▶ **Exercise requirements**
A verbatim repetition of the data below is requested, without images.

▶ **Listed entries**
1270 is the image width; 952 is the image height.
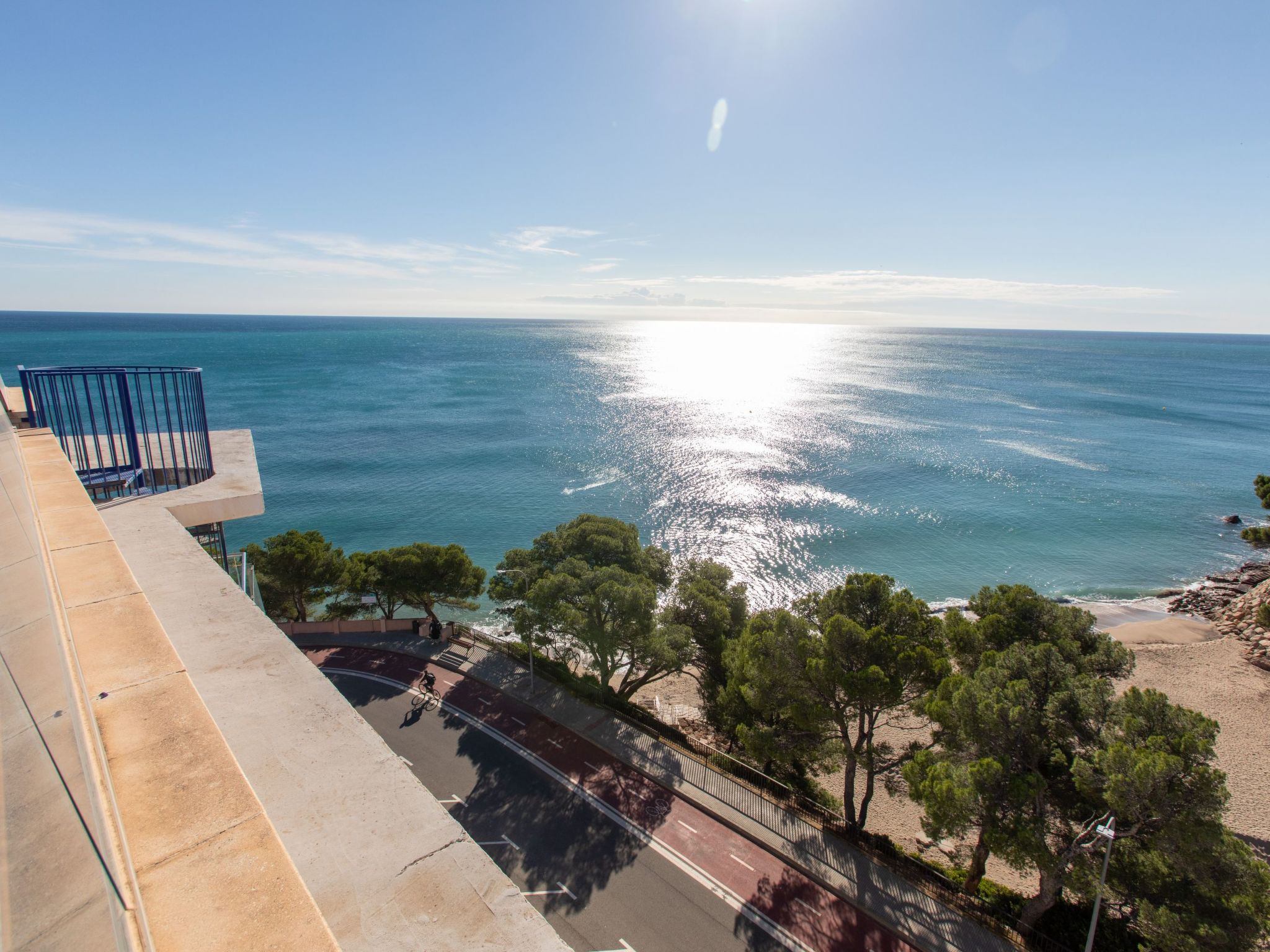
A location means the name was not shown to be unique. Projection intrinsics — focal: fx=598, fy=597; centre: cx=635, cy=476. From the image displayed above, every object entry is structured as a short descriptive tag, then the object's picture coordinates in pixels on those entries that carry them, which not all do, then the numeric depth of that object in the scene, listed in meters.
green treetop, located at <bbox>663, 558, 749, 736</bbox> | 28.28
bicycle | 27.35
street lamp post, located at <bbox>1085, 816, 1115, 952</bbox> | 13.05
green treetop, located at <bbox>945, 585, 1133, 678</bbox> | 18.69
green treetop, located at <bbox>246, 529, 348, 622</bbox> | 32.81
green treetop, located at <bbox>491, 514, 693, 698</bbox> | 25.47
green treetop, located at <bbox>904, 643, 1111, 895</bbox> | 15.39
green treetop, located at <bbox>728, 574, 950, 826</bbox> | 18.98
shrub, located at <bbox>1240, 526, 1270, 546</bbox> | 43.03
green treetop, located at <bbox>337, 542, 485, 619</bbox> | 34.25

▶ **Your response**
1270 is the image width; 952 is the image height.
A location means the name was not shown to be unique. Projection intrinsics — focal: fx=598, fy=597; centre: cx=635, cy=476. From the image displayed above, every object entry is structured as a short descriptive tag, then the object's picture coordinates in pixels on those entries that carry them, which not all do, then the numeric depth of that object in the scene, listed in meters.
green treetop, located at <bbox>663, 558, 749, 736</bbox> | 28.28
bicycle | 27.35
street lamp post, located at <bbox>1085, 816, 1115, 952</bbox> | 13.05
green treetop, located at <bbox>945, 585, 1133, 678</bbox> | 18.69
green treetop, located at <bbox>246, 529, 348, 622</bbox> | 32.81
green treetop, located at <bbox>491, 514, 693, 698</bbox> | 25.47
green treetop, located at <bbox>904, 643, 1111, 895</bbox> | 15.39
green treetop, located at <bbox>728, 574, 950, 826</bbox> | 18.98
shrub, located at <bbox>1240, 526, 1270, 546</bbox> | 43.03
green treetop, located at <bbox>337, 542, 485, 619</bbox> | 34.25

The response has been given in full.